▶ _ASSIGNED TASK_:
Your answer must be an exact transcription of the data, with every picture omitted.

▶ _INFORMATION_:
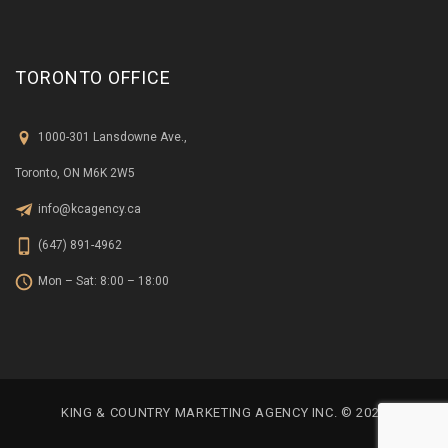
TORONTO OFFICE
1000-301 Lansdowne Ave.,
Toronto, ON M6K 2W5
info@kcagency.ca
(647) 891-4962
Mon – Sat: 8:00 – 18:00
KING & COUNTRY MARKETING AGENCY INC. © 2023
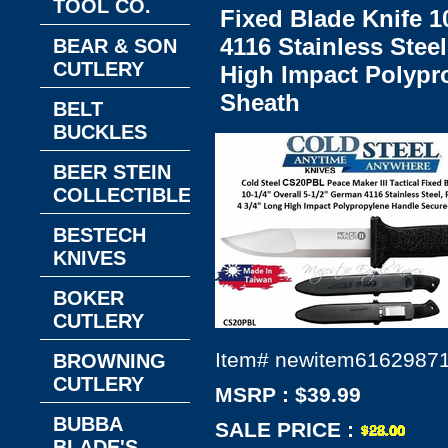
TOOL CO.
Fixed Blade Knife 1
4116 Stainless Steel
BEAR & SON
CUTLERY
High Impact Polypr
Sheath
BELT
BUCKLES
BEER STEIN
COLLECTIBLES
BESTECH
KNIVES
BOKER
CUTLERY
Item#
newitem6162987
BROWNING
CUTLERY
MSRP : $39.99
BUBBA
SALE PRICE :
BLADE'S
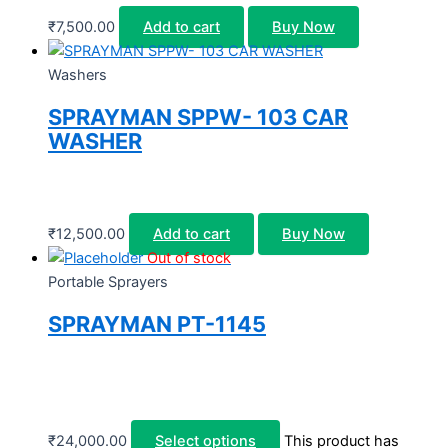
₹
7,500.00
Add to cart
Buy Now
Washers
SPRAYMAN SPPW- 103 CAR
WASHER
₹
12,500.00
Add to cart
Buy Now
Out of stock
Portable Sprayers
SPRAYMAN PT-1145
₹
24,000.00
Select options
This product has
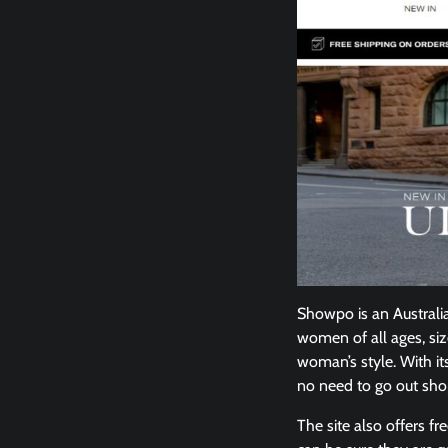
Showpo is an Australian
women of all ages, siz
woman’s style. With it
no need to go out sh
The site also offers 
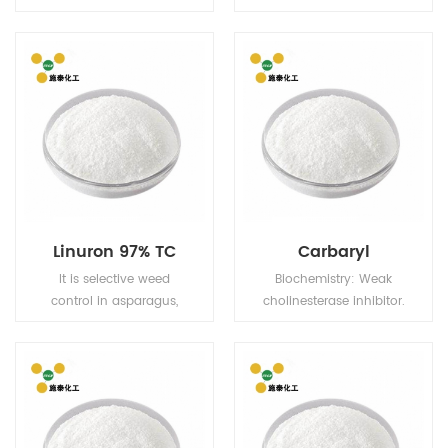
are readily absorbed by
inflammatory drug,
the roots, whilst esters
which has anti-
are readily absorbed by
inflammatory, analgesic
the foliage.
and antipyretic effects.
The selective inhibition
of cox-2 on cox-1 is
weak, so there are few
adverse reactions in the
digestive system.
Linuron 97% TC
Carbaryl
It is selective weed
Biochemistry: Weak
control in asparagus,
cholinesterase inhibitor.
carrots, celery
Mode of action:
(posttransplant), cotton
Insecticide with contact
(layby), field corn,
and stomach action,
parsnips, potatoes,
and slight systemic
sorghum, soybeans,
properties. Uses: Control
sweet corn (layby),
of Lepidoptera,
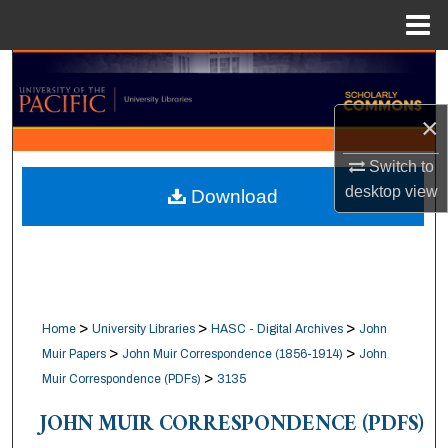
Menu
Home
Search
×
Browse Collections
Switch to
My Account
desktop
view
Download
About
Digital Commons Network™
>
>
>
Home
University Libraries
HASC - Digital Archives
John
>
>
Muir Papers
John Muir Correspondence (1856-1914)
John
>
Muir Correspondence (PDFs)
3135
JOHN MUIR CORRESPONDENCE (PDFS)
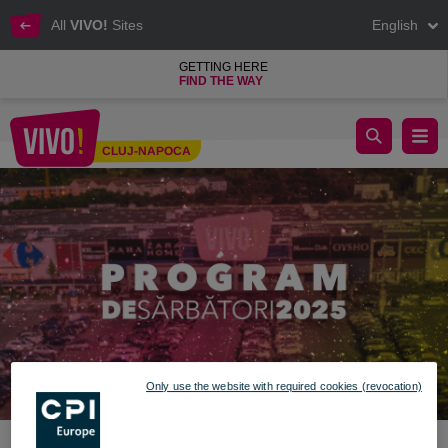
All
VIVO!
Sites
English
GETTING HERE
FIND THE WAY
Special Holiday Schedule – December 2025 – January 2026
CLUJ-NAPOCA
Cluj-Napoca
Only use the website with required cookies (revocation)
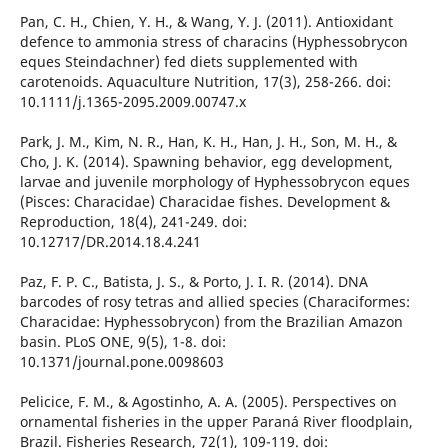
Pan, C. H., Chien, Y. H., & Wang, Y. J. (2011). Antioxidant
defence to ammonia stress of characins (Hyphessobrycon
eques Steindachner) fed diets supplemented with
carotenoids. Aquaculture Nutrition, 17(3), 258-266. doi:
10.1111/j.1365-2095.2009.00747.x
Park, J. M., Kim, N. R., Han, K. H., Han, J. H., Son, M. H., &
Cho, J. K. (2014). Spawning behavior, egg development,
larvae and juvenile morphology of Hyphessobrycon eques
(Pisces: Characidae) Characidae fishes. Development &
Reproduction, 18(4), 241-249. doi:
10.12717/DR.2014.18.4.241
Paz, F. P. C., Batista, J. S., & Porto, J. I. R. (2014). DNA
barcodes of rosy tetras and allied species (Characiformes:
Characidae: Hyphessobrycon) from the Brazilian Amazon
basin. PLoS ONE, 9(5), 1-8. doi:
10.1371/journal.pone.0098603
Pelicice, F. M., & Agostinho, A. A. (2005). Perspectives on
ornamental fisheries in the upper Paraná River floodplain,
Brazil. Fisheries Research, 72(1), 109-119. doi:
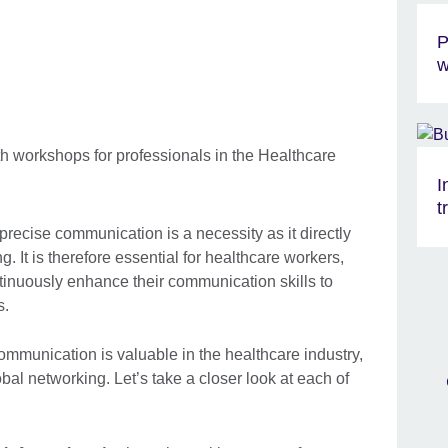
P
w
I
t
 precise communication is a necessity as it directly
g. It is therefore essential for healthcare workers,
tinuously enhance their communication skills to
s.
mmunication is valuable in the healthcare industry,
bal networking. Let’s take a closer look at each of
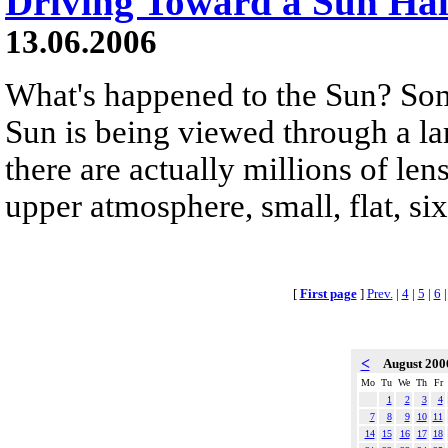
Driving Toward a Sun Ha
13.06.2006
What's happened to the Sun? Some
Sun is being viewed through a la
there are actually millions of lens
upper atmosphere, small, flat, si
[
First page
]
Prev.
|
4
|
5
|
6
<
August 20
Mo
Tu
We
Th
Fr
1
2
3
4
7
8
9
10
11
14
15
16
17
18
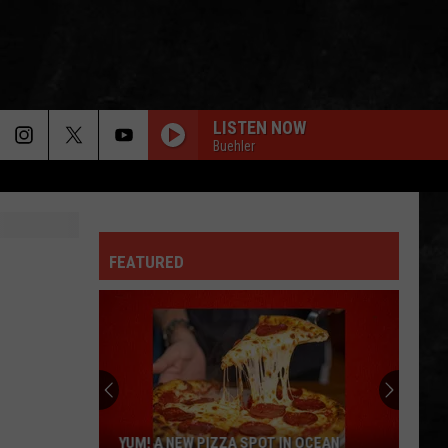
LISTEN NOW
Buehler
FEATURED
YUM! A NEW PIZZA SPOT IN OCEAN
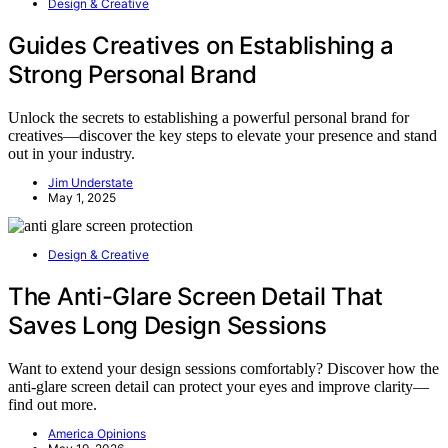
Design & Creative
Guides Creatives on Establishing a
Strong Personal Brand
Unlock the secrets to establishing a powerful personal brand for
creatives—discover the key steps to elevate your presence and stand
out in your industry.
Jim Understate
May 1, 2025
Design & Creative
The Anti-Glare Screen Detail That
Saves Long Design Sessions
Want to extend your design sessions comfortably? Discover how the
anti-glare screen detail can protect your eyes and improve clarity—
find out more.
America Opinions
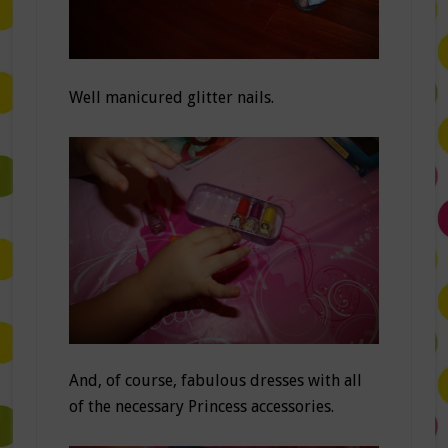
Well manicured glitter nails.
And, of course, fabulous dresses with all
of the necessary Princess accessories.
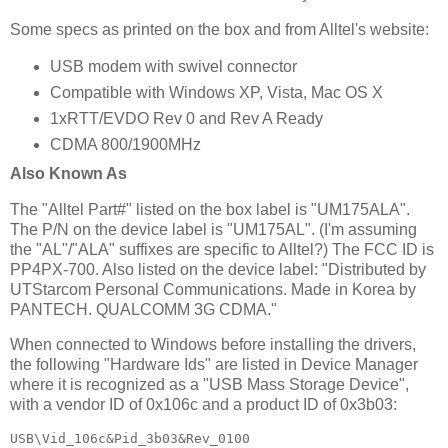
Some specs as printed on the box and from Alltel's website:
USB modem with swivel connector
Compatible with Windows XP, Vista, Mac OS X
1xRTT/EVDO Rev 0 and Rev A Ready
CDMA 800/1900MHz
Also Known As
The "Alltel Part#" listed on the box label is "UM175ALA".
The P/N on the device label is "UM175AL". (I'm assuming
the "AL"/"ALA" suffixes are specific to Alltel?) The FCC ID is
PP4PX-700. Also listed on the device label: "Distributed by
UTStarcom Personal Communications. Made in Korea by
PANTECH. QUALCOMM 3G CDMA."
When connected to Windows before installing the drivers,
the following "Hardware Ids" are listed in Device Manager
where it is recognized as a "USB Mass Storage Device",
with a vendor ID of 0x106c and a product ID of 0x3b03:
USB\Vid_106c&Pid_3b03&Rev_0100
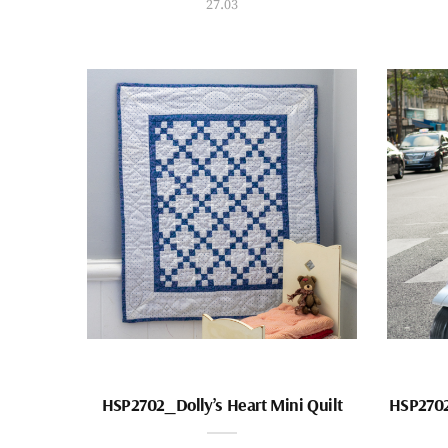
27.03
HSP2702_Dolly’s Heart Mini Quilt
HSP2702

▶ _RESULT_:
TORONTO OFFICE
1000-301 Lansdowne Ave.,
Toronto, ON M6K 2W5
info@kcagency.ca
(647) 891-4962
Mon – Sat: 8:00 – 18:00
KING & COUNTRY MARKETING AGENCY INC. © 2023
TOOL CO.
Fixed Blade Knife 1
4116 Stainless Steel
BEAR & SON
CUTLERY
High Impact Polypr
Sheath
BELT
BUCKLES
BEER STEIN
COLLECTIBLES
BESTECH
KNIVES
BOKER
CUTLERY
Item#
newitem6162987
BROWNING
CUTLERY
MSRP : $39.99
BUBBA
SALE PRICE :
BLADE'S
₹
7,500.00
Add to cart
Buy Now
Washers
SPRAYMAN SPPW- 103 CAR
WASHER
₹
12,500.00
Add to cart
Buy Now
Out of stock
Portable Sprayers
SPRAYMAN PT-1145
₹
24,000.00
Select options
This product has
Showpo is an Australian
women of all ages, siz
woman’s style. With it
no need to go out sh
The site also offers 
are readily absorbed by
inflammatory drug,
the roots, whilst esters
which has anti-
are readily absorbed by
inflammatory, analgesic
the foliage.
and antipyretic effects.
The selective inhibition
of cox-2 on cox-1 is
weak, so there are few
adverse reactions in the
digestive system.
Linuron 97% TC
Carbaryl
It is selective weed
Biochemistry: Weak
control in asparagus,
cholinesterase inhibitor.
carrots, celery
Mode of action:
(posttransplant), cotton
Insecticide with contact
(layby), field corn,
and stomach action,
parsnips, potatoes,
and slight systemic
sorghum, soybeans,
properties. Uses: Control
sweet corn (layby),
of Lepidoptera,
Menu
Home
Search
×
Browse Collections
Switch to
My Account
desktop
view
Download
About
Digital Commons Network™
>
>
>
Home
University Libraries
HASC - Digital Archives
John
>
>
Muir Papers
John Muir Correspondence (1856-1914)
John
>
Muir Correspondence (PDFs)
3135
JOHN MUIR CORRESPONDENCE (PDFS)
All
VIVO!
Sites
English
GETTING HERE
FIND THE WAY
Special Holiday Schedule – December 2025 – January 2026
CLUJ-NAPOCA
Cluj-Napoca
Only use the website with required cookies (revocation)
Pan, C. H., Chien, Y. H., & Wang, Y. J. (2011). Antioxidant
defence to ammonia stress of characins (Hyphessobrycon
eques Steindachner) fed diets supplemented with
carotenoids. Aquaculture Nutrition, 17(3), 258-266. doi:
10.1111/j.1365-2095.2009.00747.x
Park, J. M., Kim, N. R., Han, K. H., Han, J. H., Son, M. H., &
Cho, J. K. (2014). Spawning behavior, egg development,
larvae and juvenile morphology of Hyphessobrycon eques
(Pisces: Characidae) Characidae fishes. Development &
Reproduction, 18(4), 241-249. doi:
10.12717/DR.2014.18.4.241
Paz, F. P. C., Batista, J. S., & Porto, J. I. R. (2014). DNA
barcodes of rosy tetras and allied species (Characiformes:
Characidae: Hyphessobrycon) from the Brazilian Amazon
basin. PLoS ONE, 9(5), 1-8. doi:
10.1371/journal.pone.0098603
Pelicice, F. M., & Agostinho, A. A. (2005). Perspectives on
ornamental fisheries in the upper Paraná River floodplain,
Brazil. Fisheries Research, 72(1), 109-119. doi:
P
w
I
t
 precise communication is a necessity as it directly
g. It is therefore essential for healthcare workers,
tinuously enhance their communication skills to
s.
mmunication is valuable in the healthcare industry,
bal networking. Let’s take a closer look at each of
Driving Toward a Sun Ha
13.06.2006
What's happened to the Sun? Some
Sun is being viewed through a la
there are actually millions of lens
upper atmosphere, small, flat, si
[
First page
]
Prev.
|
4
|
5
|
6
<
August 20
Mo
Tu
We
Th
Fr
1
2
3
4
7
8
9
10
11
14
15
16
17
18
LISTEN NOW
Buehler
FEATURED
YUM! A NEW PIZZA SPOT IN OCEAN
Design & Creative
Guides Creatives on Establishing a
Strong Personal Brand
Unlock the secrets to establishing a powerful personal brand for
creatives—discover the key steps to elevate your presence and stand
out in your industry.
Jim Understate
May 1, 2025
Design & Creative
The Anti-Glare Screen Detail That
Saves Long Design Sessions
Want to extend your design sessions comfortably? Discover how the
anti-glare screen detail can protect your eyes and improve clarity—
find out more.
America Opinions
Well manicured glitter nails.
And, of course, fabulous dresses with all
of the necessary Princess accessories.
Some specs as printed on the box and from Alltel's website:
USB modem with swivel connector
Compatible with Windows XP, Vista, Mac OS X
1xRTT/EVDO Rev 0 and Rev A Ready
CDMA 800/1900MHz
Also Known As
The "Alltel Part#" listed on the box label is "UM175ALA".
The P/N on the device label is "UM175AL". (I'm assuming
the "AL"/"ALA" suffixes are specific to Alltel?) The FCC ID is
PP4PX-700. Also listed on the device label: "Distributed by
UTStarcom Personal Communications. Made in Korea by
PANTECH. QUALCOMM 3G CDMA."
When connected to Windows before installing the drivers,
the following "Hardware Ids" are listed in Device Manager
where it is recognized as a "USB Mass Storage Device",
with a vendor ID of 0x106c and a product ID of 0x3b03:
USB\Vid_106c&Pid_3b03&Rev_0100
27.03
HSP2702_Dolly’s Heart Mini Quilt
HSP2702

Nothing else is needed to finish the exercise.